Only an exact repetition of the lines from the one holding "pyautogui.moveTo(522, 348)" to the end of the data is wanted, with pictures left out.

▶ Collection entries
--- START ---
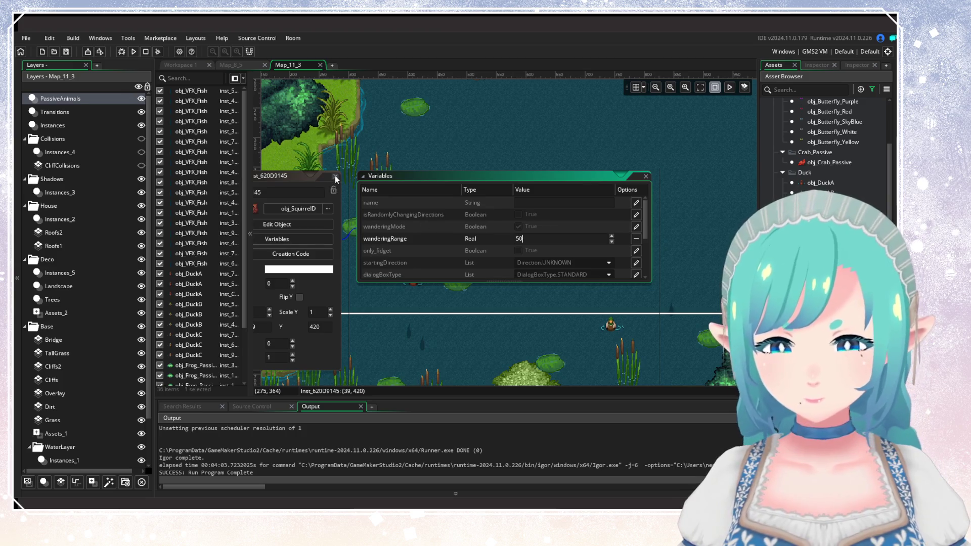
pyautogui.click(400, 276)
pyautogui.scroll(-5, 401, 280)
pyautogui.moveTo(522, 348)
pyautogui.mouseDown()
pyautogui.moveTo(470, 294)
pyautogui.moveTo(449, 250)
pyautogui.mouseUp()
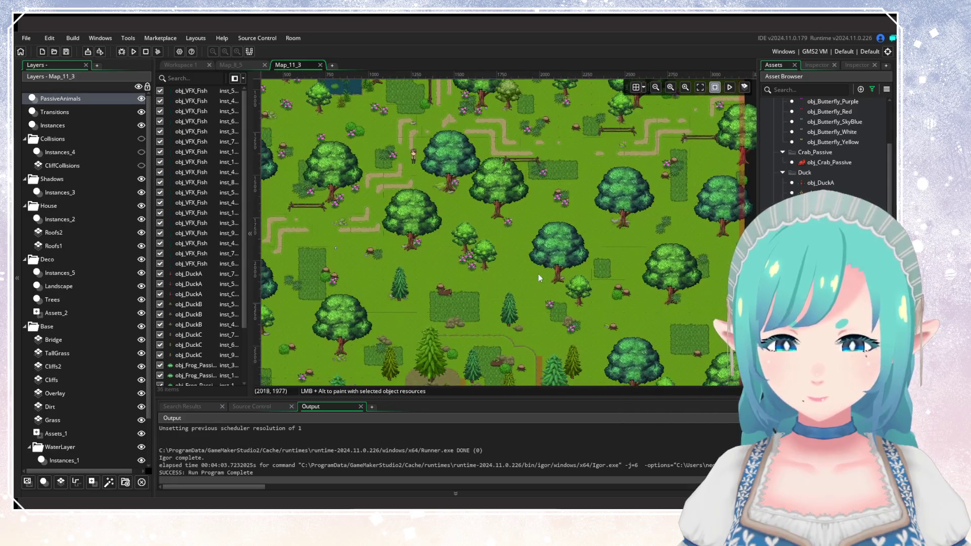
# Step: Pan and scroll across the map over to the eastern forest
pyautogui.scroll(5, 824, 152)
--- END ---
▶ Response to the exercise
pyautogui.moveTo(522, 348)
pyautogui.mouseDown()
pyautogui.moveTo(470, 294)
pyautogui.moveTo(449, 250)
pyautogui.mouseUp()
# Step: Pan and scroll across the map over to the eastern forest
pyautogui.scroll(5, 824, 152)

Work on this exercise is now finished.